Problem details: Please, could you print all the lines below exactly, leaving out the pictures?

+++ Data +++

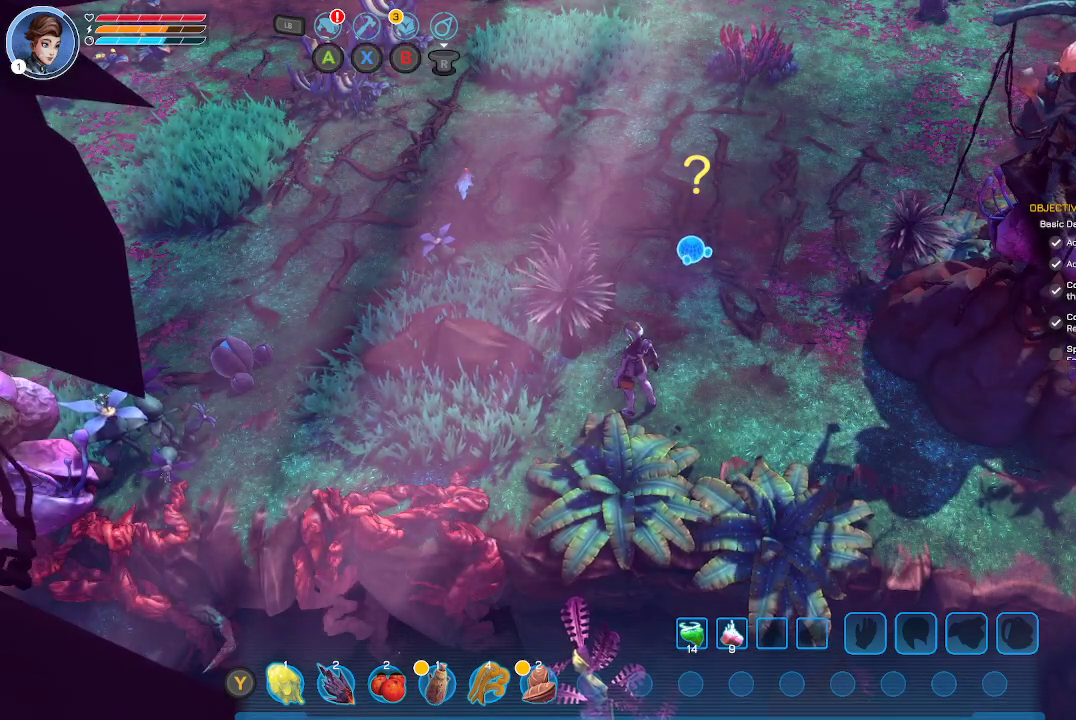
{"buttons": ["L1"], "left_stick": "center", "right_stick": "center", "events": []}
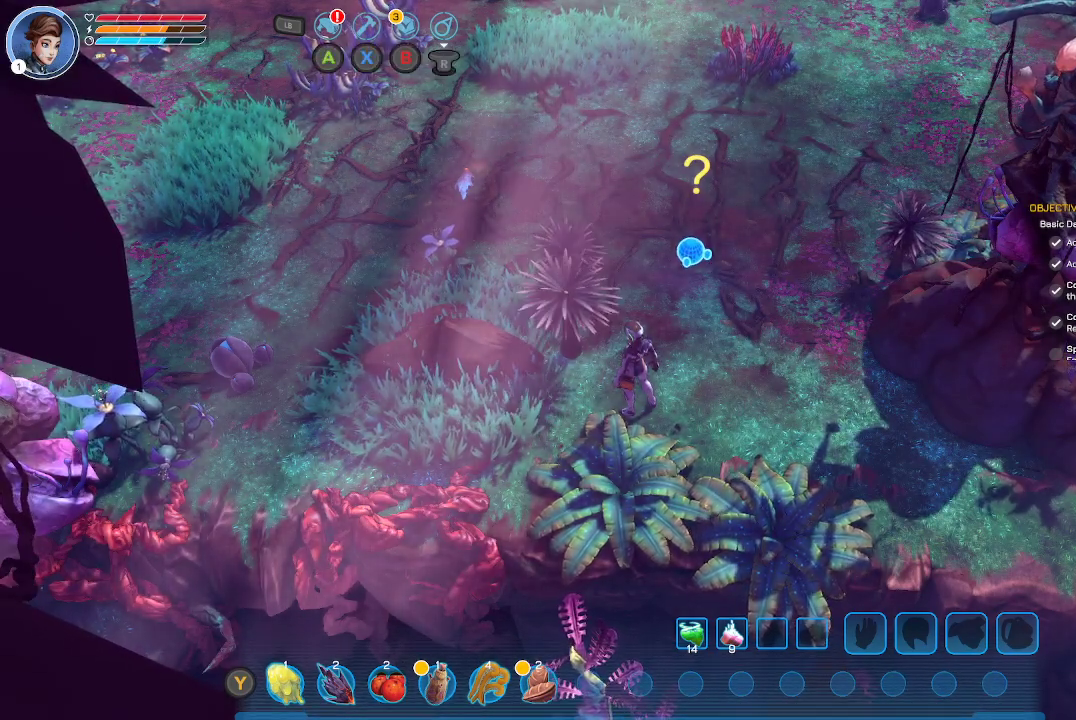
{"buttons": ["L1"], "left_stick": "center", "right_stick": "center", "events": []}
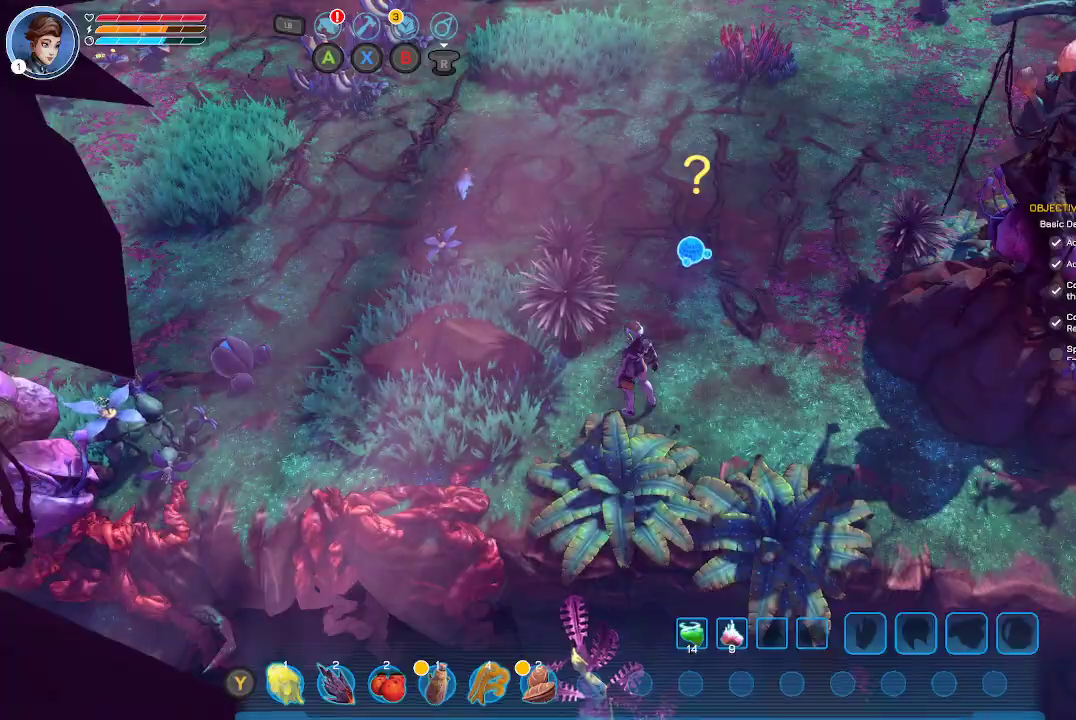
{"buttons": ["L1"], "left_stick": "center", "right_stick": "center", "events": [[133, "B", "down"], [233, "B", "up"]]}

+++

Exercise result:
{"buttons": ["L1"], "left_stick": "center", "right_stick": "center", "events": []}
{"buttons": ["L1"], "left_stick": "center", "right_stick": "center", "events": []}
{"buttons": ["L1"], "left_stick": "center", "right_stick": "center", "events": [[133, "B", "down"], [233, "B", "up"]]}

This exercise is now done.